We now believe that scientists would benefit more from ongoing reviews as they develop their code, and that the reviewer must be familiar with the science itself in order to do a "deep" review. We know from a variety of studies that code review not only improves the quality of software, but also increases programmers' productivity (because "measure twice, cut once" saves time). While most researchers are not programmers, and most code in a lab is not written for use by other people, we want to find out whether code review will have the same benefits in science.
More importantly, though, we want to see whether integrating code review into the research cycle will spur scientists to work in more open, more collaborative ways in general. Once researchers are used to reading one another's code, will they be more likely to re-use it as well? Will adoption of code review encourage them to use more open tools in writing their papers, and help them see how to make data more reusable as well?
To start answering these questions, we plan to conduct a second pilot study beginning next month. In it, we will match an experienced scientist-programmer (the mentor) with a small pre-existing team of scientists who are developing and sharing software, but who do not think of themselves primarily as software developers, and who are not yet doing code reviews. The mentor will do a small number of code reviews early in the study to show the team what reviews look like, when they should be done, how results should be communicated, etc. After that, mentors will be responsible for coaching the scientists over a 12-week period as they do reviews themselves.
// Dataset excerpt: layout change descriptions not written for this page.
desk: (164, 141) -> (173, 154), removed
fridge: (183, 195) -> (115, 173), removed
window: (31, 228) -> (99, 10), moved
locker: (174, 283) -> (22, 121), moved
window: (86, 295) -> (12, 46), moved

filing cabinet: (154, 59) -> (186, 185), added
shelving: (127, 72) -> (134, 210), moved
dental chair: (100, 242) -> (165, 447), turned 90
We will observe mentors and teams throughout the study period to determine:
- what skills are actually transferred,
- how those skills are adapted to meet scientists' domain-specific needs,
- what transference techniques are most effective, and
- what other shifts in working practice result (e.g., more collaborative or iterative work).
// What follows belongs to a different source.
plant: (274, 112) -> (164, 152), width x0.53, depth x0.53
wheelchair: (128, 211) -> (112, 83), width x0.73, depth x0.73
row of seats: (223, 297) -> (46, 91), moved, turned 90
All findings will be published under open access licenses to encourage further discussion and uptake.
We will start this study in February 2014. We are currently looking for a few more mentors, and more importantly, for small groups of scientists who would like to give code review a try. If you are interested, please mail us a short paragraph describing your research, and a link to your version control repository if you have one.
FAQ
- How good a domain match between developer and science group can we hope for?
- We should be able to match physicists with physicists and ecologists with ecologists, but anything finer-grained than that is unlikely.
- Does the software have to be open source and publicly available?
- Yes. This is partly a matter of setting a good example, but we also want to avoid the overhead of managing non-disclosure agreements.
- Do mentors and groups have to be physically co-located?
- No—in fact, we expect that most mentors won't be in the same place as the groups they're working with, but will instead interact via Skype, email, and the like.